*** Block opens ***

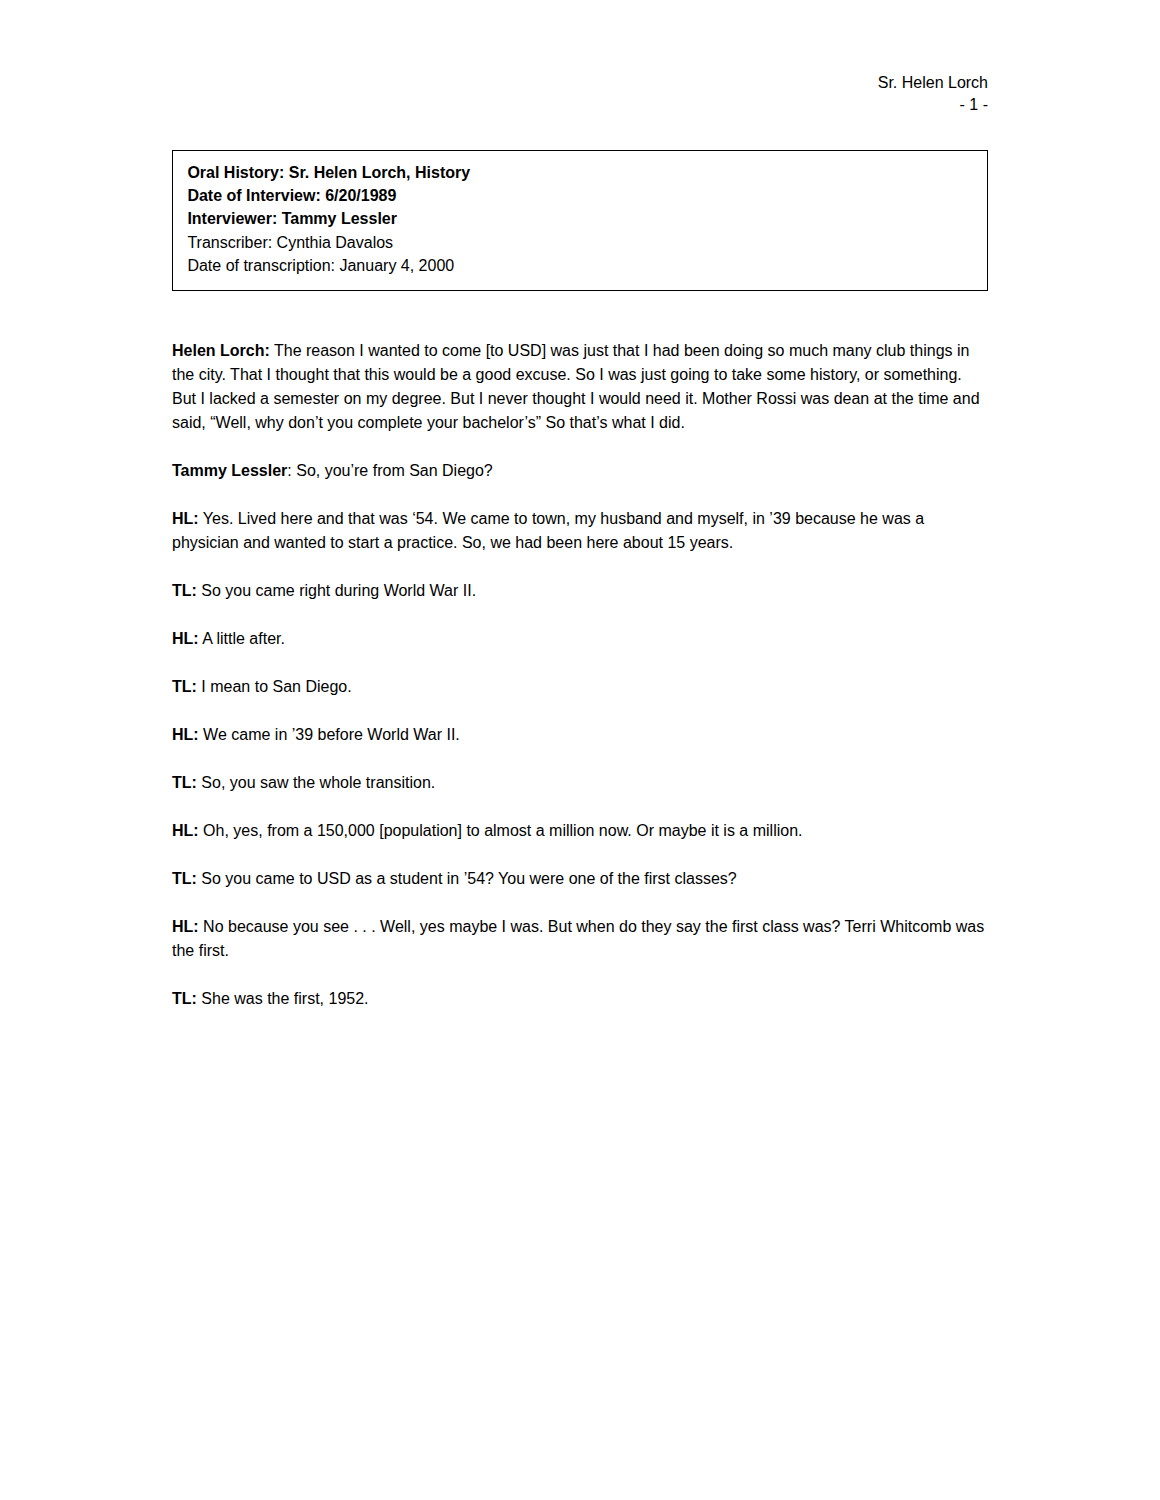Sr. Helen Lorch - 1 -
Oral History: Sr. Helen Lorch, History
Date of Interview: 6/20/1989
Interviewer: Tammy Lessler
Transcriber: Cynthia Davalos
Date of transcription: January 4, 2000
Helen Lorch: The reason I wanted to come [to USD] was just that I had been doing so much many club things in the city. That I thought that this would be a good excuse. So I was just going to take some history, or something. But I lacked a semester on my degree. But I never thought I would need it. Mother Rossi was dean at the time and said, “Well, why don’t you complete your bachelor’s” So that’s what I did.
Tammy Lessler: So, you’re from San Diego?
HL: Yes. Lived here and that was ‘54. We came to town, my husband and myself, in ’39 because he was a physician and wanted to start a practice. So, we had been here about 15 years.
TL: So you came right during World War II.
HL: A little after.
TL: I mean to San Diego.
HL: We came in ’39 before World War II.
TL: So, you saw the whole transition.
HL: Oh, yes, from a 150,000 [population] to almost a million now. Or maybe it is a million.
TL: So you came to USD as a student in ’54? You were one of the first classes?
HL: No because you see . . . Well, yes maybe I was. But when do they say the first class was? Terri Whitcomb was the first.
TL: She was the first, 1952.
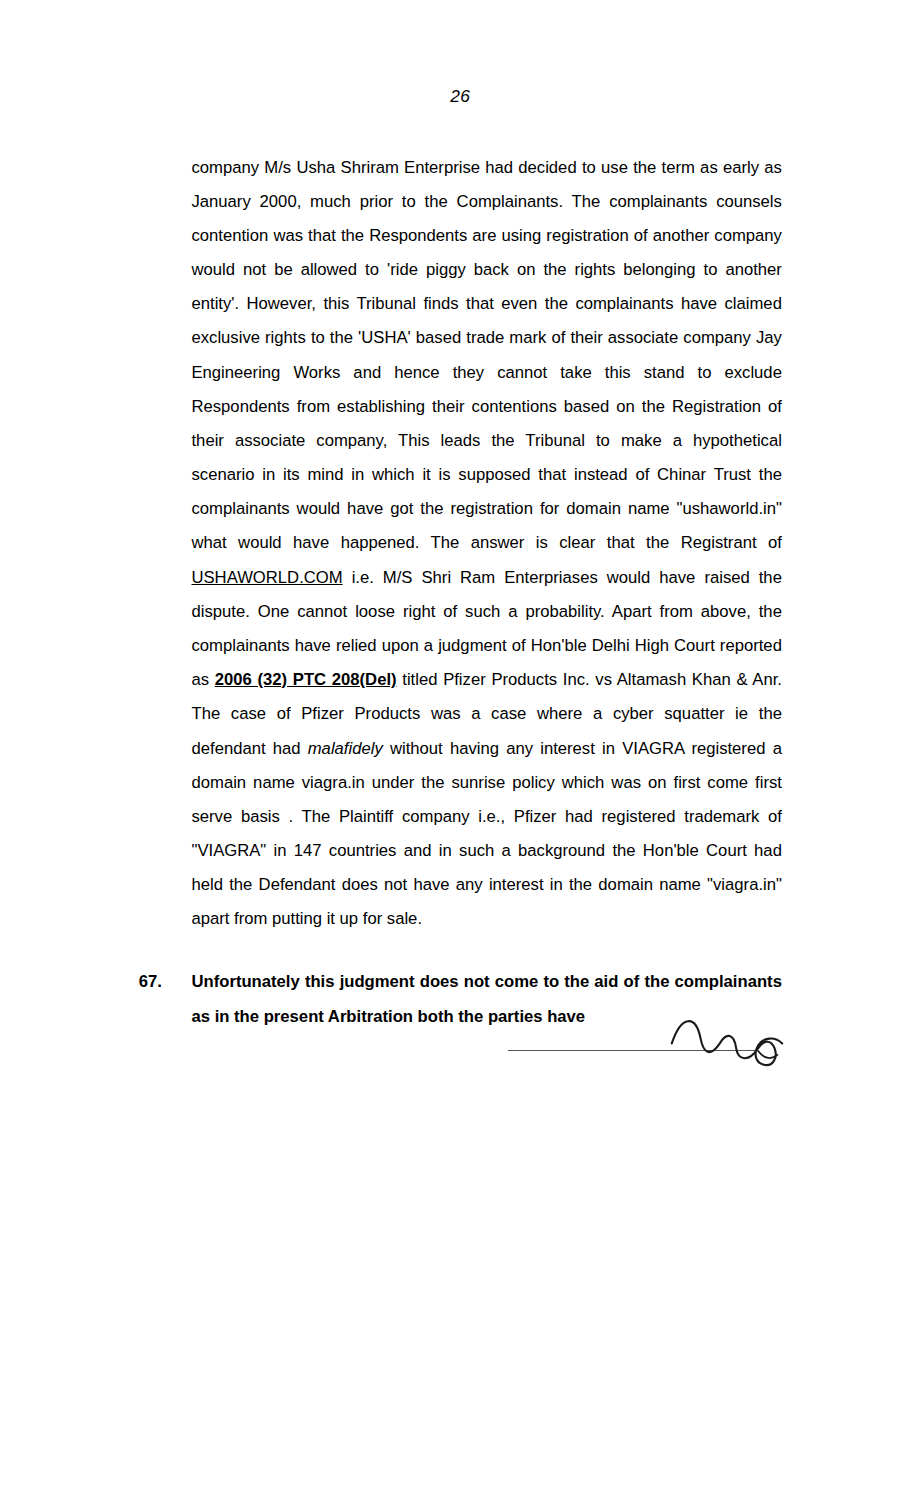26
company M/s Usha Shriram Enterprise had decided to use the term as early as January 2000, much prior to the Complainants. The complainants counsels contention was that the Respondents are using registration of another company would not be allowed to 'ride piggy back on the rights belonging to another entity'. However, this Tribunal finds that even the complainants have claimed exclusive rights to the 'USHA' based trade mark of their associate company Jay Engineering Works and hence they cannot take this stand to exclude Respondents from establishing their contentions based on the Registration of their associate company, This leads the Tribunal to make a hypothetical scenario in its mind in which it is supposed that instead of Chinar Trust the complainants would have got the registration for domain name "ushaworld.in" what would have happened. The answer is clear that the Registrant of USHAWORLD.COM i.e. M/S Shri Ram Enterpriases would have raised the dispute. One cannot loose right of such a probability. Apart from above, the complainants have relied upon a judgment of Hon'ble Delhi High Court reported as 2006 (32) PTC 208(Del) titled Pfizer Products Inc. vs Altamash Khan & Anr. The case of Pfizer Products was a case where a cyber squatter ie the defendant had malafidely without having any interest in VIAGRA registered a domain name viagra.in under the sunrise policy which was on first come first serve basis . The Plaintiff company i.e., Pfizer had registered trademark of "VIAGRA" in 147 countries and in such a background the Hon'ble Court had held the Defendant does not have any interest in the domain name "viagra.in" apart from putting it up for sale.
67. Unfortunately this judgment does not come to the aid of the complainants as in the present Arbitration both the parties have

*** Block closes ***

## Task to complete:
Please restate the entries word for word, with all pictures left out.

## Task result:
Sr. Helen Lorch - 1 -
Oral History: Sr. Helen Lorch, History
Date of Interview: 6/20/1989
Interviewer: Tammy Lessler
Transcriber: Cynthia Davalos
Date of transcription: January 4, 2000
Helen Lorch: The reason I wanted to come [to USD] was just that I had been doing so much many club things in the city. That I thought that this would be a good excuse. So I was just going to take some history, or something. But I lacked a semester on my degree. But I never thought I would need it. Mother Rossi was dean at the time and said, “Well, why don’t you complete your bachelor’s” So that’s what I did.
Tammy Lessler: So, you’re from San Diego?
HL: Yes. Lived here and that was ‘54. We came to town, my husband and myself, in ’39 because he was a physician and wanted to start a practice. So, we had been here about 15 years.
TL: So you came right during World War II.
HL: A little after.
TL: I mean to San Diego.
HL: We came in ’39 before World War II.
TL: So, you saw the whole transition.
HL: Oh, yes, from a 150,000 [population] to almost a million now. Or maybe it is a million.
TL: So you came to USD as a student in ’54? You were one of the first classes?
HL: No because you see . . . Well, yes maybe I was. But when do they say the first class was? Terri Whitcomb was the first.
TL: She was the first, 1952.
26
company M/s Usha Shriram Enterprise had decided to use the term as early as January 2000, much prior to the Complainants. The complainants counsels contention was that the Respondents are using registration of another company would not be allowed to 'ride piggy back on the rights belonging to another entity'. However, this Tribunal finds that even the complainants have claimed exclusive rights to the 'USHA' based trade mark of their associate company Jay Engineering Works and hence they cannot take this stand to exclude Respondents from establishing their contentions based on the Registration of their associate company, This leads the Tribunal to make a hypothetical scenario in its mind in which it is supposed that instead of Chinar Trust the complainants would have got the registration for domain name "ushaworld.in" what would have happened. The answer is clear that the Registrant of USHAWORLD.COM i.e. M/S Shri Ram Enterpriases would have raised the dispute. One cannot loose right of such a probability. Apart from above, the complainants have relied upon a judgment of Hon'ble Delhi High Court reported as 2006 (32) PTC 208(Del) titled Pfizer Products Inc. vs Altamash Khan & Anr. The case of Pfizer Products was a case where a cyber squatter ie the defendant had malafidely without having any interest in VIAGRA registered a domain name viagra.in under the sunrise policy which was on first come first serve basis . The Plaintiff company i.e., Pfizer had registered trademark of "VIAGRA" in 147 countries and in such a background the Hon'ble Court had held the Defendant does not have any interest in the domain name "viagra.in" apart from putting it up for sale.
67. Unfortunately this judgment does not come to the aid of the complainants as in the present Arbitration both the parties have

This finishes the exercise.